Com o trabalho desenvolvido pela VPJ ao longo das últimas décadas, a companhia conquistou prêmios nacionais e internacionais, tanto por sua carne quanto pela valorização de seus touros em leilões anuais. Este ano, por exemplo, 16 touros VPJ já estavam contratados por multinacionais antes mesmo do tradicional leilão da companhia acontecer.
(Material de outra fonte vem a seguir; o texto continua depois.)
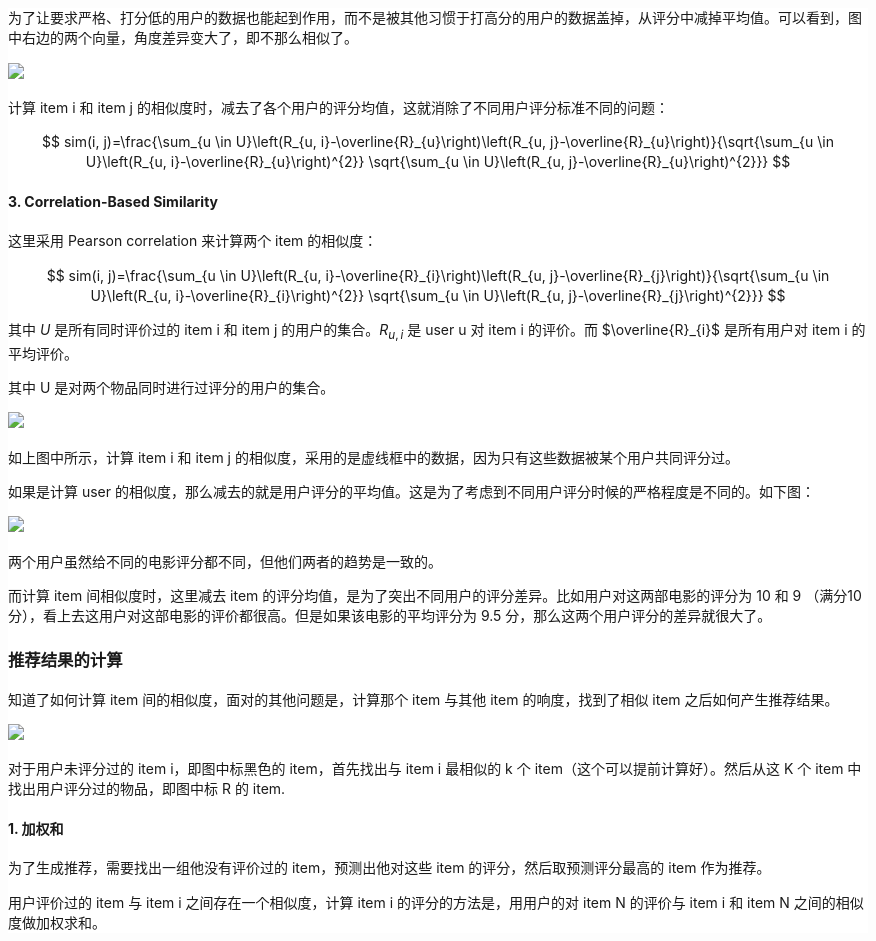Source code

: 为了让要求严格、打分低的用户的数据也能起到作用，而不是被其他习惯于打高分的用户的数据盖掉，从评分中减掉平均值。可以看到，图中右边的两个向量，角度差异变大了，即不那么相似了。

![](https://wangyu-name.oss-cn-hangzhou.aliyuncs.com/superbed/2019/05/07/5cd0f5013a213b0417e30192.jpg)

计算 item i 和 item j 的相似度时，减去了各个用户的评分均值，这就消除了不同用户评分标准不同的问题：

$$
sim(i, j)=\frac{\sum_{u \in U}\left(R_{u, i}-\overline{R}_{u}\right)\left(R_{u, j}-\overline{R}_{u}\right)}{\sqrt{\sum_{u \in U}\left(R_{u, i}-\overline{R}_{u}\right)^{2}} \sqrt{\sum_{u \in U}\left(R_{u, j}-\overline{R}_{u}\right)^{2}}}
$$

#### 3. Correlation-Based Similarity

这里采用 Pearson correlation 来计算两个 item 的相似度：

$$
sim(i, j)=\frac{\sum_{u \in U}\left(R_{u, i}-\overline{R}_{i}\right)\left(R_{u, j}-\overline{R}_{j}\right)}{\sqrt{\sum_{u \in U}\left(R_{u, i}-\overline{R}_{i}\right)^{2}} \sqrt{\sum_{u \in U}\left(R_{u, j}-\overline{R}_{j}\right)^{2}}}
$$


其中 $U$ 是所有同时评价过的 item i 和 item j 的用户的集合。$R_{u,i}$ 是 user u 对 item i 的评价。而 $\overline{R}_{i}$ 是所有用户对 item i 的平均评价。

其中 U 是对两个物品同时进行过评分的用户的集合。

![](https://wangyu-name.oss-cn-hangzhou.aliyuncs.com/superbed/2019/08/31/5d6a0c92451253d178fbbabf.jpg)

如上图中所示，计算 item i 和 item j 的相似度，采用的是虚线框中的数据，因为只有这些数据被某个用户共同评分过。

如果是计算 user 的相似度，那么减去的就是用户评分的平均值。这是为了考虑到不同用户评分时候的严格程度是不同的。如下图：

![](https://wangyu-name.oss-cn-hangzhou.aliyuncs.com/superbed/2019/05/07/5cd0f6803a213b0417e3173b.jpg)

两个用户虽然给不同的电影评分都不同，但他们两者的趋势是一致的。

而计算 item 间相似度时，这里减去 item 的评分均值，是为了突出不同用户的评分差异。比如用户对这两部电影的评分为 10 和 9 （满分10分），看上去这用户对这部电影的评价都很高。但是如果该电影的平均评分为 9.5 分，那么这两个用户评分的差异就很大了。


### 推荐结果的计算

知道了如何计算 item 间的相似度，面对的其他问题是，计算那个 item 与其他 item 的响度，找到了相似 item 之后如何产生推荐结果。

![](https://wangyu-name.oss-cn-hangzhou.aliyuncs.com/superbed/2019/08/31/5d6a19b8451253d178fe6f43.jpg)

对于用户未评分过的 item i，即图中标黑色的 item，首先找出与 item i 最相似的 k 个 item（这个可以提前计算好）。然后从这 K 个 item 中找出用户评分过的物品，即图中标 R 的 item.

#### 1. 加权和

为了生成推荐，需要找出一组他没有评价过的 item，预测出他对这些 item 的评分，然后取预测评分最高的 item 作为推荐。

用户评价过的 item 与 item i 之间存在一个相似度，计算 item i 的评分的方法是，用用户的对 item N 的评价与 item i 和 item N 之间的相似度做加权求和。

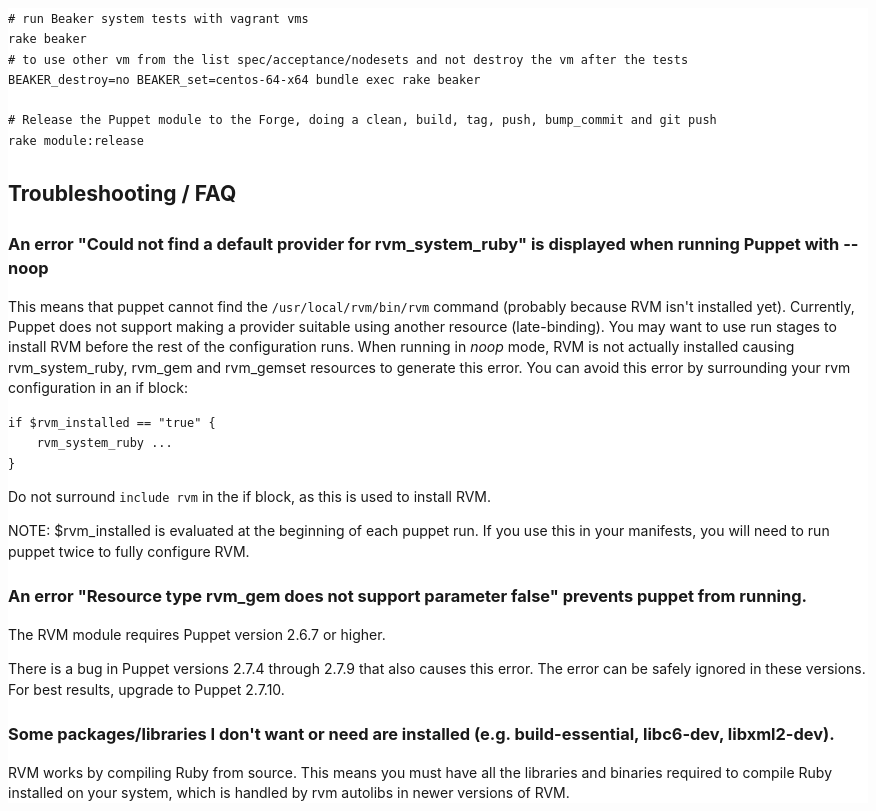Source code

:     # run Beaker system tests with vagrant vms
    rake beaker
    # to use other vm from the list spec/acceptance/nodesets and not destroy the vm after the tests
    BEAKER_destroy=no BEAKER_set=centos-64-x64 bundle exec rake beaker

    # Release the Puppet module to the Forge, doing a clean, build, tag, push, bump_commit and git push
    rake module:release

## Troubleshooting / FAQ

### An error "Could not find a default provider for rvm\_system\_ruby" is displayed when running Puppet with --noop

This means that puppet cannot find the `/usr/local/rvm/bin/rvm` command
(probably because RVM isn't installed yet).  Currently, Puppet does not support
making a provider suitable using another resource (late-binding).  You may want
to use run stages to install RVM before the rest of the
configuration runs.  When running in _noop_ mode, RVM is not actually installed
causing rvm\_system\_ruby, rvm\_gem and rvm\_gemset resources to generate this
error.  You can avoid this error by surrounding your rvm configuration in an if
block:

    if $rvm_installed == "true" {
        rvm_system_ruby ...
    }

Do not surround `include rvm` in the if block, as this is used to install RVM.

NOTE: $rvm\_installed is evaluated at the beginning of each puppet run.  If you
use this in your manifests, you will need to run puppet twice to fully
configure RVM.

### An error "Resource type rvm_gem does not support parameter false" prevents puppet from running.

The RVM module requires Puppet version 2.6.7 or higher.

There is a bug in Puppet versions 2.7.4 through 2.7.9 that also causes this
error.  The error can be safely ignored in these versions.  For best results,
upgrade to Puppet 2.7.10.


### Some packages/libraries I don't want or need are installed (e.g. build-essential, libc6-dev, libxml2-dev).

RVM works by compiling Ruby from source.  This means you must have all the libraries and binaries required to compile Ruby installed on your system, which is handled by rvm autolibs in newer versions of RVM.
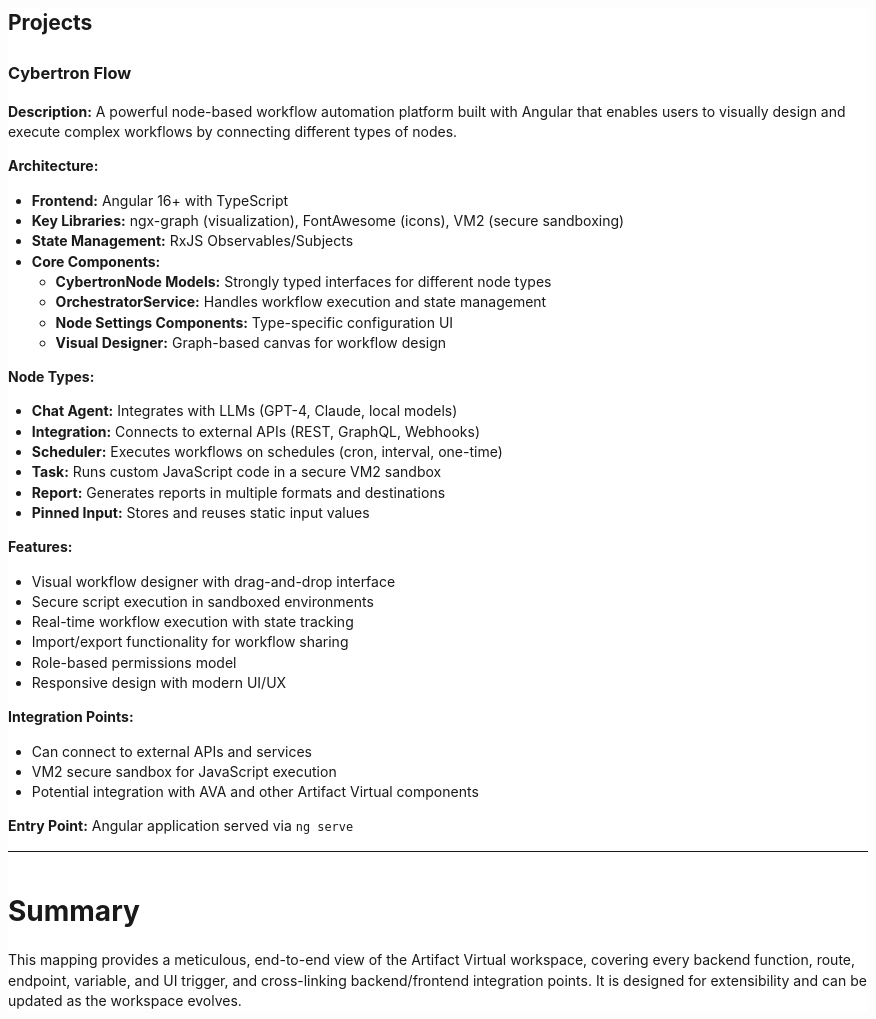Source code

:## Projects

### Cybertron Flow

**Description:** A powerful node-based workflow automation platform built with Angular that enables users to visually design and execute complex workflows by connecting different types of nodes.

**Architecture:**
- **Frontend:** Angular 16+ with TypeScript
- **Key Libraries:** ngx-graph (visualization), FontAwesome (icons), VM2 (secure sandboxing)
- **State Management:** RxJS Observables/Subjects
- **Core Components:**
  - **CybertronNode Models:** Strongly typed interfaces for different node types
  - **OrchestratorService:** Handles workflow execution and state management
  - **Node Settings Components:** Type-specific configuration UI
  - **Visual Designer:** Graph-based canvas for workflow design

**Node Types:**
- **Chat Agent:** Integrates with LLMs (GPT-4, Claude, local models)
- **Integration:** Connects to external APIs (REST, GraphQL, Webhooks)
- **Scheduler:** Executes workflows on schedules (cron, interval, one-time)
- **Task:** Runs custom JavaScript code in a secure VM2 sandbox
- **Report:** Generates reports in multiple formats and destinations
- **Pinned Input:** Stores and reuses static input values

**Features:**
- Visual workflow designer with drag-and-drop interface
- Secure script execution in sandboxed environments
- Real-time workflow execution with state tracking
- Import/export functionality for workflow sharing
- Role-based permissions model
- Responsive design with modern UI/UX

**Integration Points:**
- Can connect to external APIs and services
- VM2 secure sandbox for JavaScript execution
- Potential integration with AVA and other Artifact Virtual components

**Entry Point:** Angular application served via `ng serve`

---

# Summary

This mapping provides a meticulous, end-to-end view of the Artifact Virtual workspace, covering every backend function, route, endpoint, variable, and UI trigger, and cross-linking backend/frontend integration points. It is designed for extensibility and can be updated as the workspace evolves.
Mas, para Valdomiro, o maior reconhecimento está além dos números. “O que mais me orgulha é o reconhecimento da qualidade. Quando um cliente, seja uma dona de casa, seja um chef estrelado, percebe a diferença da nossa carne, isso nos dá vontade de continuar”, relata. 

E dar sequência a esse trabalho é a palavra de ordem na companhia. Desde 2022, a empresa intensificou um movimento para verticalizar ainda mais sua cadeia. Com touros VPJ distribuídos em oito centrais de coleta de sêmen, a estratégia é rastrear bezerros gerados a partir dessa genética, recomprar esses animais e destiná-los ao abate no frigorífico.

“Nosso objetivo é, em cinco anos, abater 100% de animais de genética VPJ. Isso será a consagração de um ciclo de 30 anos de trabalho: da genética à mesa do consumidor”, diz Valdomiro, o pecuarista e empresário que acredita na filosofia de que produzir carne premium no país é possível desde que se tenha disciplina, visão e paixão pelo gado.